Hausfrieden gefährdet
Van der Vaart beim enttäuschenden 1:1 gegen Bielefeld mit Chefrolle überfordert - De Jong kritisiert Trainer Doll.
Hamburg - Die blaue Binde hatte sich Raphael van der Vaart unmittelbar nach dem Schlusspfiff vom linken Arm gezogen. Nun hielt er sie in der Hand, nestelte daran herum, zog sie immer wieder auseinander, als wollte sich der Kapitän des Hamburger SV von einer Last befreien. Genervt reagierte er auf die Frage, ob er sich schon als Chef der Mannschaft fühle. "Was ist ein Chef? Ich versuche, meine Sachen zu machen. So wie immer", sagte van der Vaart und verschwand in der Kabine.
Die Mannschaft des HSV hatte beim 1:1 (0:1) zum Saisonauftakt gegen Arminia Bielefeld so gespielt wie ein Kind Fahrrad fährt, wenn zum ersten Mal die Stützräder abmontiert werden. Es fehlte an Sicherheit, am Gleichgewicht und in allen Bewegungen an der Stabilität.
Mit Sergej Barbarez (Bayer Leverkusen) und Daniel van Buyten (FC Bayern) waren zwei absolute Führungsspieler abgegeben worden. Die Rechnung der Vereinsführung, die Verantwortung auf mehrere Schultern zu verteilen, ging im ersten Spiel allerdings noch nicht auf.
So genügte den Ostwestfalen eine solide Vorstellung, um vor 49 713 Zuschauern in der AOL Arena einen Punkt zu gewinnen. Christian Eigler hatte die Gäste in der 32. Minute in Führung gebracht, Boubacar Sanogo gelang nach der Pause der Ausgleich für den HSV (67.).
Nach dem Spiel war Doll gar nicht so sehr enttäuscht über das Ergebnis, sondern vor allem über die Art und Weise, wie sich seine Mannschaft in der ersten Hälfte präsentiert hatte. "Ich kann mich nicht erinnern, dass wir schon mal so schlecht Fußball gespielt haben", sagte der Hamburger Trainer. "Ich hatte das Gefühl, jeder wollte nur für sich glänzen und die Bielefelder vorführen. Dadurch haben wir uns selbst ein Bein gestellt."
In der vergangenen Saison, die der HSV als Dritter abschloss, war der große Zusammenhalt innerhalb der Gruppe beschworen worden. "Unser Erfolg war in erster Linie das Resultat des ausgeprägten Teamgeistes", hatte Doll zu Beginn der Vorbereitung auf die neue Spielzeit gesagt und gewarnt, "zu glauben, dass es von allein so weitergeht. Wir müssen uns alles neu erarbeiten".
Nun scheint der Hausfrieden schon nach dem ersten Bundesligaspiel in Gefahr zu sein.
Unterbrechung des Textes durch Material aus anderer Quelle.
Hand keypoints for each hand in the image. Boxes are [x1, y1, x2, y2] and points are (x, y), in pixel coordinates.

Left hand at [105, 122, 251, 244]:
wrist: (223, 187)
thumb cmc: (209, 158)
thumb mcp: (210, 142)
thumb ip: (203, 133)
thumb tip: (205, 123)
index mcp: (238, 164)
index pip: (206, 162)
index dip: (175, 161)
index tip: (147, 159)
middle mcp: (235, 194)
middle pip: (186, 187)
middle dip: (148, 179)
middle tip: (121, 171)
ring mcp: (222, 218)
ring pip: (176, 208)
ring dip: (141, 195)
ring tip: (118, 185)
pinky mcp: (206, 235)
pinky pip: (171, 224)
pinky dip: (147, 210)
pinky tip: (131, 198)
Es sind Kleinigkeiten, die zeigen, dass in Hamburg noch nicht alles wieder so fest verwachsen ist, wie es in der Vorsaison der Fall war. Als Paolo Guerrero nach 59 Minuten ausgewechselt wurde, schimpfte der Zugang vom FC Bayern vor sich hin, verweigerte Doll den Handschlag und lief in die Kabine.
Zudem erweist sich Nigel de Jong als Problemfall. Weil er nicht wie von ihm erwartet zentral vor der Abwehr, sondern halbrechts im Mittelfeld aufgestellt worden war, kritisierte der Niederländer Doll nach dem Spiel: "Normalerweise weiß jeder, dass die Sechs meine Position ist. Das weiß auch der Trainer. Vielleicht müssen wir in der nächsten Woche mal darüber sprechen."
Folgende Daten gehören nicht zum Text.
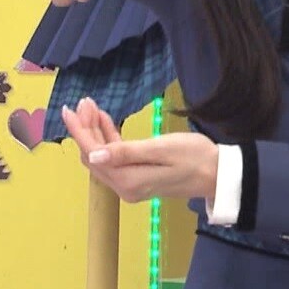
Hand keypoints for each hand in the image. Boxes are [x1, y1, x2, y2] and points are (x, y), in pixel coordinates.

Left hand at [62, 98, 217, 203]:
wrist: (219, 174)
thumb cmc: (195, 156)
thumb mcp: (162, 149)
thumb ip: (126, 152)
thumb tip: (92, 154)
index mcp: (128, 180)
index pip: (93, 153)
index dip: (79, 130)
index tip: (70, 109)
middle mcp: (124, 186)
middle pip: (94, 156)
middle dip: (86, 129)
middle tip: (85, 102)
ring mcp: (131, 185)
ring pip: (103, 157)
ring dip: (96, 133)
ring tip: (93, 108)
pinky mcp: (139, 180)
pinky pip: (116, 159)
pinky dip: (109, 140)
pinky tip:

Obwohl der Niederländer, mit knapp drei Millionen Euro Jahresgehalt der Topverdiener im Kader, weder in den Vorbereitungsspielen noch zuletzt in der Champions-League-Qualifikation gegen C.A. Osasuna (0:0) überzeugt hatte, war die Formation von Doll zu Gunsten de Jongs umgestellt worden. Dieser hatte sich schon nach dem letzten Test gegen den AS Rom (1:0) beschwert, links im Mittelfeld spielen zu müssen: "Das ist keine Position für mich."
David Jarolim wechselte von rechts nach links, Piotr Trochowski flog aus der Elf. "Wenn die Veränderungen dazu geführt haben, dass die Ordnung nicht stimmte, nehme ich das auf meine Kappe", sagte Doll.